Thick-film multilayer structures typically are comprised of at least two patterned layers of a conductor separated by a dielectric layer. The patterned conductor layers are connected by a metallic conductor deposited in vias in the dielectric layer. Such structures are formed by multiple deposition and firing of layers of conductor and dielectric inks.
Such multilayer circuit structures utilizing copper as the conductor metal have a number of problems. The most common is failure caused by the development of electrical shorts due to interactions between materials of the copper conductor ink and the dielectric layer which take place during the multiple firings necessary to fabricate multilayer integrated circuits. If the dielectric material is not resistant to the penetration of flux components, conductive channels may be formed in the dielectric during the repeated firings. When such a channel passes completely through a dielectric layer and makes contact between an overlying and underlying copper conductor, an electrical short is produced.
A second problem common to multilayer circuits is porosity in the fired dielectric layer resulting from the evolution of gases from organic vehicle materials and/or oxides of bismuth and copper during firing. Contaminant materials, e.g. molten eutectic phases from fired copper conductor layers, can readily leach into the resulting passages. The integrity of the dielectric layers in a multilayer structure is also important because the voids therein lower the resistance of the dielectric, which is undesirable. It is conventional to print and fire at least two layers of dielectric ink between conductors to minimize the possibility that evolving gases will form connected passages through the dielectric.
It is possible to reduce the tendency of contaminant materials to leach into a dielectric material by formulating the ink with a higher quantity of glass frit thereby decreasing the porosity of the fired material. However, both this solution and the multiple print and fire approach can result in the trapping of gases within the dielectric layer. This will cause both the dielectric layer and overlying conductor layers to blister and peel during subsequent nitrogen firings.
Typically, the glass phase of a glass-filled dielectric will flow and densify at between 500.degree.-650.degree. C. Ideally, all traces of the organic vehicle in the ink should be removed before the glass flows and densifies. Conventionally, this is not readily achieved without the addition of oxidizer constituents such as barium nitrate. While such additives are effective in removing trace amounts of carbonaceous material, they are known to evolve gas, particularly oxygen, during subsequent firings. These gases can cause blistering and peeling of subsequently applied layers and can substantially increase the porosity of overlying dielectric layers.

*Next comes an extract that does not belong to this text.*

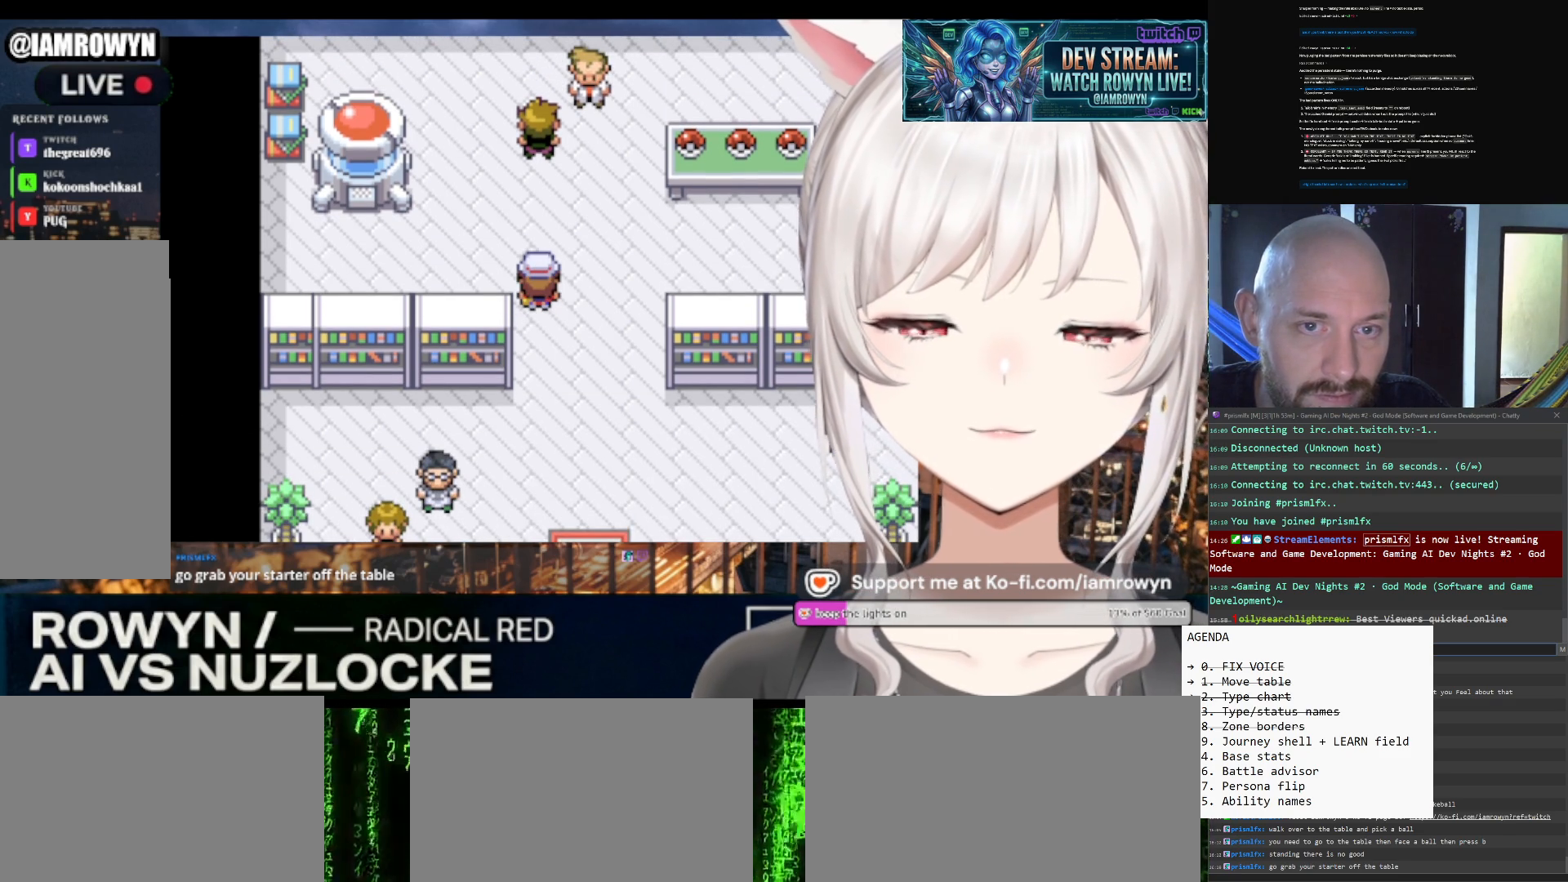
{"buttons": ["A"], "events": []}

In addition, the gases evolved from these materials can react with copper from adjacent copper conductors and via fills to form copper oxide which, in turn, can react with flux materials and form an eutectic phase which will readily penetrate porous dielectric material.
Another approach to ensure removal of carbonaceous residues from a dielectric material is to treat the dried ink, before firing, with an oxidizing or reducing plasma as disclosed by Prabhu et al. in U.S. Pat. No. 4,619,836, issued Oct. 28, 1986. This treatment, while a significant improvement, does introduce an additional processing step and additional apparatus requirements into the manufacture of copper-based multilayer circuitry.
In accordance with this invention, there are provided novel dielectric inks which form dielectric layers having reduced porosity without oxidizers, such as barium nitrate, or a plasma treatment prior to firing.